Это был бы неплохой конец для предисловия, но о трех из девяти рассказов еще ничего не сказано. Дай руку, читатель! — как мог бы сказать Набоков, — мы побываем с тобою в России XIX века, в Берлине и Париже 30-х, в оккупированной немцами Франции 1940 года, в послевоенной Америке, а в последнем абзаце одного из рассказов даже получим телеграмму с того света («такой фокус в литературе возможен — по словам Набокова — раз в тысячелетие») и к тому же вместе с автором совершим вылазку в будущее. Но если в рассказе «Время и забвение» он смотрит на Америку сороковых годов из следующего тысячелетия (прием, уже однажды использованный им в раннем русском рассказе «Путеводитель по Берлину») и объясняет во французском эссе «Les écrivains et l'époque» [3] Писатели и эпоха (фр.).
(1931): «Иногда я пытаюсь угадать, какой представится наша эпоха человеку XXI века… Я смотрю в окно, я высовываюсь во двор, я хочу выйти из моего времени и нарисовать улицу в той ретроспективной манере, которая будет совершенно естественной для наших потомков и которой я так завидую», то в «Лансе» это происходит по-другому. Отправляя героя в межпланетную экспедицию (за девять лет до первого полета человека в космос) и столкнувшись с необходимостью создания достоверных декораций, Набоков остроумно пользуется допущением, что будущее — это всего лишь хорошо забытое прошлое. Отметим волнение родителей за их чадо, вдалеке совершающее баснословную и безрассудную высадку на чужую планету или восхождение на горную вершину — отголосок страха самих Набоковых за сына, увлекшегося альпинизмом. В 1969 году в ответ на вопрос газеты «Нью-Йорк таймс», что значит для него высадка астронавтов на Луну, Набоков продиктовал: «Ступить на лунный грунт, взять в руку его камешки, испытав страх и прелесть происходящего, под ложечкой почувствовать разлуку с Землей — романтическое ощущение, которого еще не знал ни один путешественник». Конец этого рассказа чем-то напоминает «Ultima Thule». Планета, описанная в нем, похожа на Марс. А в облике героя заметно сходство с Дмитрием Набоковым.
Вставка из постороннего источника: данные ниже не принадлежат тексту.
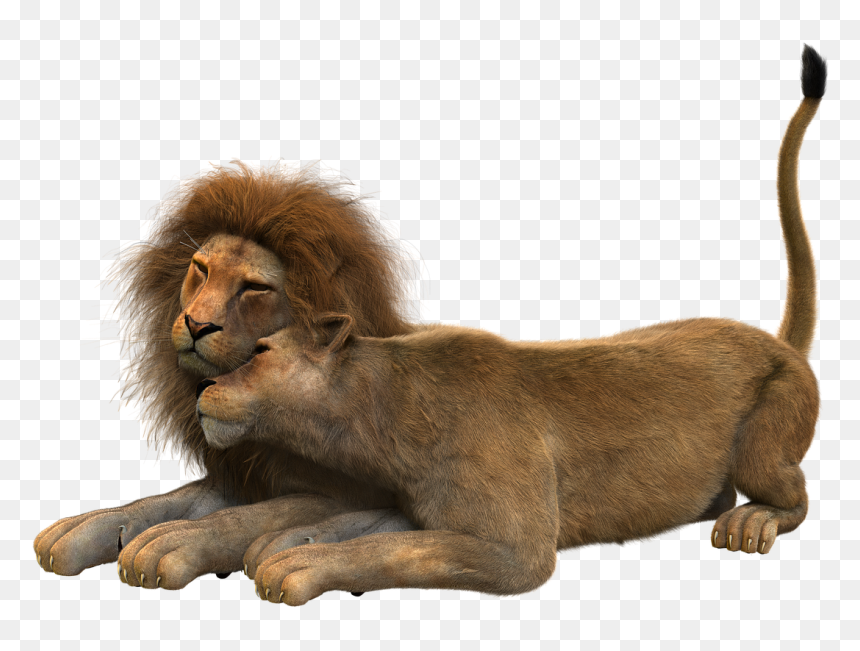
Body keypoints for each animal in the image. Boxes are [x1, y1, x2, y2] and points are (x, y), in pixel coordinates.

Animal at [34, 163, 416, 589]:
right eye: (201, 269)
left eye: (255, 287)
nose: (197, 324)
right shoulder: (240, 476)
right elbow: (164, 502)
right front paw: (82, 527)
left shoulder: (342, 491)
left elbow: (249, 518)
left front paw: (171, 541)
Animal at [193, 47, 825, 604]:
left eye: (261, 350)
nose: (206, 390)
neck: (382, 411)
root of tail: (778, 344)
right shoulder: (415, 507)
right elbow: (368, 525)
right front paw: (281, 540)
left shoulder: (517, 550)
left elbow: (395, 551)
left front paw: (294, 564)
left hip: (767, 446)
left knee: (794, 496)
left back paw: (752, 522)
Набоков постоянно экспериментирует, пишет то от своего лица, то от лица рассказчика (будь то рассеянный русский, забредший по ошибке в салон профашистски настроенных американских домохозяек, эгоцентричный филолог-француз, кабинетный мечтатель, загипнотизированный созвездиями, или несчастный женоубийца), а в рассказе «Фрагменты из жизни чудовищной двойни» слово берет один из близнецов. Но биологический казус, о котором, например, в словаре Брокгауза и Ефрона сказано: «…пара близнецов Ханг и Энг, сросшаяся выше пупка связкою из соединительной ткани толщиною в руку… родились в 1811 году… в Сиаме… несколько раз показывались за деньги в Европе и Америке, прижили в двойном браке с двумя сестрами 18 человек детей и умерли 17 января 1874 г.», приобрел в рассказе Набокова черты глубокой трагедии, имеющей отношение к любому человеку; не поняв этого, можно совпасть с поверхностным мнением Брайана Бойда, сравнившего автора с жонглером, «перебрасывающим одну чашку на блюдце из руки в руку», тогда как все знают, что он мог бы жонглировать целым сервизом.
Как уже было сказано, понять прозу Набокова, не обладая способностью увидеть вещи в их поэтическом измерении, — невозможно. И недаром подробности и детали его прозы то и дело попадают в современные стихи. «Светило, поднявшееся натощак» из стихотворения И. Бродского «Темза в Челси» явно помнит о «невыносимом натощак солнце» из рассказа Набокова «Набор». А в стихотворении А. Кушнера про полузабытую могилу сказано: «Как бы отпущена на волю из ослабевших чьих-то рук; Боясь, что скажет: „Не позволю“, — Смутившись, совестливый внук…» Но в том же рассказе Набокова «Набор» герой «опять с досадой подумал о зыбкости ее могилы, уже переходившей ползком в стан природы; вот уже лет семь, как он перестал о ней печься, отпустив на волю». А «ужасный бронзовый осьминог» люстры, который облюбовал в магазине незадачливый гувернер Ленский, перекочевал из «Других берегов» в стихотворение Бродского «Лагуна»: «…Бронзовый осьминог / люстры в трельяже, заросшем ряской…» Таких примеров множество.
Мне приятно, кстати, заметить, что А. С. Кушнеру, с которым я советовался, переводя эту книгу, пригодились мотивы рассказов «Как там, в Алеппо…» и «Ланс» в стихах «Сети» и «Альпинист».
Сети на берегу.
Взгляд от них отвести не могу.
На просушку поставлены серые, как паутина.
Ветер их надувает, частично лежат на боку.